P0 = (D1 + P1)/ (1+ ke)

P0 (1+ ke) = D1 + P1

P1 = P0 (1+ ke) – D1

= 100(1.10) – 5

= 105

So, the market price is expected to be $105, if the firm pays dividend of $5

When, Dividend of $5 is not pain (the value of D1 is 0):

P0 = (D1 + P1)/ (1+ ke)

P0 (1+ ke) = D1 + P1

P1 = P0 (1+ ke) – D1

= 100(1.1)

= 110

So, the market price of the share is expected to be $110, if the firm does not pay any dividend.

However, in both the cases, the position of the shareholders would be the same. A shareholder having for example 1 share will be having same worth of his holding if the firm pays dividend or not. In case, the dividend of $5 is paid, he will receive $5 from the firm as dividend and the market price of the share would be $105, giving a total worth of $110. In case, the dividend is not paid then the market price of the share or the worth of the shareholder would be still $110. So, the shareholder would be indifferent if dividend is paid or not to him. The same example can be extended further to analyze the effect of arbitrage employed by the firm.

Say, the firm has total profits of $1000000 during the year 1 and is planning to make an investment of $2000000 at the end of the year 1. The arbitrage process and value of the firm may be explained as follows:

**If dividend of $5 is paid by the firm at the end of year 1:**

Total Earnings $1000000

Dividends Paid (100000 * $5) $500000

Retained Earnings $500000

Total funds required for investment $2000000

Therefore, fresh capital to be issued $1500000

Market price at the end of year 1 $105

Number of shares to be issued (1500000/105) 14285.71

Total number of shares (100000+14285.71) 114285.71

Applying the formula, the value of the firm, nP0 is

**nP0 = [(n + m)P1 – I +E] / (1+ ke)**

** = **[(114285.71)105 – 2000000 + 1000000] / (1.10)

= $10000000

**If dividend of $5 is not paid by the firm at the end of the year 1:**

Total earnings $1000000

Dividends Paid -

Retained Earnings $1000000

Total funds required for investment $2000000

Therefore, fresh capital to be issued $1000000

Market price at the end of year 1 $110

Number of share to be issued (1000000/110) 9090.9

Total number of shares (100000+9090.0) 109090.9

Applying the formula, the value of the firm, nP0 is

**nP0 = [(n + m) P1 – I +E] / (1+ ke)**

= [(109090.9)110 – 2000000 + 1000000]

= $10000000

So, the value of the firm remains same at $10000000 if the dividend is paid or not. With the help of above process, it can be showed that dividend policy is irrelevant for the valuation of the firm. Dividend payment does not affect the value of the firm.
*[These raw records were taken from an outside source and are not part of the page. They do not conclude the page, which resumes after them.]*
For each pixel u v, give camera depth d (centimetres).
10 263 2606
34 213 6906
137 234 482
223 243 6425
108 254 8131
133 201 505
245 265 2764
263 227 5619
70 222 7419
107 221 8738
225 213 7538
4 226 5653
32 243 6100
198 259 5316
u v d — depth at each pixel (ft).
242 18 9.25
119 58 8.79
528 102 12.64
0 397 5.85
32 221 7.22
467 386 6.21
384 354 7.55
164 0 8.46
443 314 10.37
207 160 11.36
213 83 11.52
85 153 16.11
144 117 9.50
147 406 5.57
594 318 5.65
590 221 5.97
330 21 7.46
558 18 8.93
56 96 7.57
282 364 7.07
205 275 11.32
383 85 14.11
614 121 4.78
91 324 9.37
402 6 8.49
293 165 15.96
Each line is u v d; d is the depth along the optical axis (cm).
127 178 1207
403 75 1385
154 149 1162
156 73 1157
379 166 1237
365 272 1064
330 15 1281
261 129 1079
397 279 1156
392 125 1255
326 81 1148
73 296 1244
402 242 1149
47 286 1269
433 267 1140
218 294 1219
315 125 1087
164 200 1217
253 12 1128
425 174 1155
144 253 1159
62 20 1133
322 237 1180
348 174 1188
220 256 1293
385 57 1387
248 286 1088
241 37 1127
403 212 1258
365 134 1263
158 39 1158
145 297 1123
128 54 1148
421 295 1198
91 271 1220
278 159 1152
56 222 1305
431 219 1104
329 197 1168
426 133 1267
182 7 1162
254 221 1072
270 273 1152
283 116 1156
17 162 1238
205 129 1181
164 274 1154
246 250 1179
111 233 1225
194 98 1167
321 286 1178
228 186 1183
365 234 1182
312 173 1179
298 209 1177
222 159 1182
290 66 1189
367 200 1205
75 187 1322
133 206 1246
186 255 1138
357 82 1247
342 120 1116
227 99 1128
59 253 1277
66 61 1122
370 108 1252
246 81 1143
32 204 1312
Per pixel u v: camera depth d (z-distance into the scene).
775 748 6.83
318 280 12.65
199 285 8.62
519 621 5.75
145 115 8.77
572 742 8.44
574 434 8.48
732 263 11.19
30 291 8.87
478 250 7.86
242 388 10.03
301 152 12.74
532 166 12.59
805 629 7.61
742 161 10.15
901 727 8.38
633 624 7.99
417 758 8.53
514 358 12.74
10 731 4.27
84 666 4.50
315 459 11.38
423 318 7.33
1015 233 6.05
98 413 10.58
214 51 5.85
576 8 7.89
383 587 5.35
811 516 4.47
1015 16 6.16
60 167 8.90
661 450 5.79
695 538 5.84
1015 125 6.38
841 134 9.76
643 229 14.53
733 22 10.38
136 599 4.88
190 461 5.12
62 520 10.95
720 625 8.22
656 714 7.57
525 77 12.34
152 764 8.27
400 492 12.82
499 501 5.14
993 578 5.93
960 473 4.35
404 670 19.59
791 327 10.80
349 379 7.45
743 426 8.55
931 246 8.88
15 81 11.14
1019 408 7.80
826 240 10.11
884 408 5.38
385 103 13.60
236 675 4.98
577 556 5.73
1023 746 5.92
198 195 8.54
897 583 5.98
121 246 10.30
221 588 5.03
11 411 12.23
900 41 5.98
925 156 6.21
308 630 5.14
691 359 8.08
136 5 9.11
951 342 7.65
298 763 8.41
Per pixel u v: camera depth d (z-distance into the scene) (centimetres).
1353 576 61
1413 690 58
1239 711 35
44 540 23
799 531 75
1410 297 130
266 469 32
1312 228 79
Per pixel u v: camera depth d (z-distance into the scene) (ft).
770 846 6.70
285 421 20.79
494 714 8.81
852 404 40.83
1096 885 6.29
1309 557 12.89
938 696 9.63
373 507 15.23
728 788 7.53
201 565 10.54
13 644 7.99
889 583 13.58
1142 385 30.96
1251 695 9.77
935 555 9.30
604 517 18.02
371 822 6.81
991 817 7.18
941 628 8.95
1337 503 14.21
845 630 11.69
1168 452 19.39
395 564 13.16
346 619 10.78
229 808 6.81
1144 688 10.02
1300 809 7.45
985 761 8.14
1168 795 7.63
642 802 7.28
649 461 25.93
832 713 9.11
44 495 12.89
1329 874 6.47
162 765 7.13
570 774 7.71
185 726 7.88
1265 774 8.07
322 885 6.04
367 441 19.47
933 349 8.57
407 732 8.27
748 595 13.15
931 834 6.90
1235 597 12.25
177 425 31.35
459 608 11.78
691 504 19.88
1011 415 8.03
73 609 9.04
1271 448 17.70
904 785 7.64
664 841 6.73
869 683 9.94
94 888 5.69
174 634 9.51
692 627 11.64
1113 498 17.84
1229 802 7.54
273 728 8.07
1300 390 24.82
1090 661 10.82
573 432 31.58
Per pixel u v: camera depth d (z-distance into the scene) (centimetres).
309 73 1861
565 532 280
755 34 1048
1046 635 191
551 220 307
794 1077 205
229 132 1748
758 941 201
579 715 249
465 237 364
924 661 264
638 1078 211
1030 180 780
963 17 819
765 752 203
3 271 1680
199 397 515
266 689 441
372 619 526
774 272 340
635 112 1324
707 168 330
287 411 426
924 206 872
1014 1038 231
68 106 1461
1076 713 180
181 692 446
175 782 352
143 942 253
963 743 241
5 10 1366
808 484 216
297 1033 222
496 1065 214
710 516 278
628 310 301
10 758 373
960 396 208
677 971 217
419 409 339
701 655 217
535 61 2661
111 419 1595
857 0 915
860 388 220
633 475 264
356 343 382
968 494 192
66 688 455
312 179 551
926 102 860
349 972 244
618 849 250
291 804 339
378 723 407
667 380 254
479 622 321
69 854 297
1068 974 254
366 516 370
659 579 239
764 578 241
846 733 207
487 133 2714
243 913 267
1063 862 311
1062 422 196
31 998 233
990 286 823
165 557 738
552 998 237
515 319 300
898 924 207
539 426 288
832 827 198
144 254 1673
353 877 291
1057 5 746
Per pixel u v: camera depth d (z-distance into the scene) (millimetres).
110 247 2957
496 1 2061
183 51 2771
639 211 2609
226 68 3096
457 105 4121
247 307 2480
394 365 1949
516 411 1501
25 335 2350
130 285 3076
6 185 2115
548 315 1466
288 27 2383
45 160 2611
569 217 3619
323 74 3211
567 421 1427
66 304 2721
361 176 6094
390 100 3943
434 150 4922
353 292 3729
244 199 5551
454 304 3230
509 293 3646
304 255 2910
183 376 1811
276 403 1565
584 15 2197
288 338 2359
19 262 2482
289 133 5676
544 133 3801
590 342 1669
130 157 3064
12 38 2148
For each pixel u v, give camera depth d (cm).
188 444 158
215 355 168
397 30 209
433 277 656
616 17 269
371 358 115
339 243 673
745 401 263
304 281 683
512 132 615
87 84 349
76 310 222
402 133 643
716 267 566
It should be noted that, the formula used above, gives the current market value of the firm. The MM model shows that if dividend is paid or not at the end of current year, the present market value of the firm remains same at $10000000. The same example can be applied to find out the expected market value of the firm at the end of current year as follows:

**If dividend of $5 is paid**

Total number of shares 114285.71

Market price $105

Total market value $12000000

**If dividend of $5 is not paid**

Total number of shares 109090.90

Market price $110

Total market value $12000000

Thus, the expected market value remains same at $12000000, whether the firm pays dividend of $5 or not. The MM Model shows therefore, that the current market value or the expected market value of the firm, both are unaffected by the dividend decision of the firm.

Under the assumptions set by MM, this model testifies that dividend is irrelevant and the investors are indifferent between the current dividends and the future capital gains. Given these assumptions, the effect of a dividend decision may be stated as: that there is not relationship between dividend policy and value of the share. One dividend policy is as good as other. Investors are concerned only with the total returns and are indifferent if these returns are from dividend income or capital gains. That is, to finance the growth, the firm may choose to issue shares and thereby allowing profits to be used to pay dividend, or may use internally generated funds for financing the growth and thereby paying less in dividends and not issuing any shares.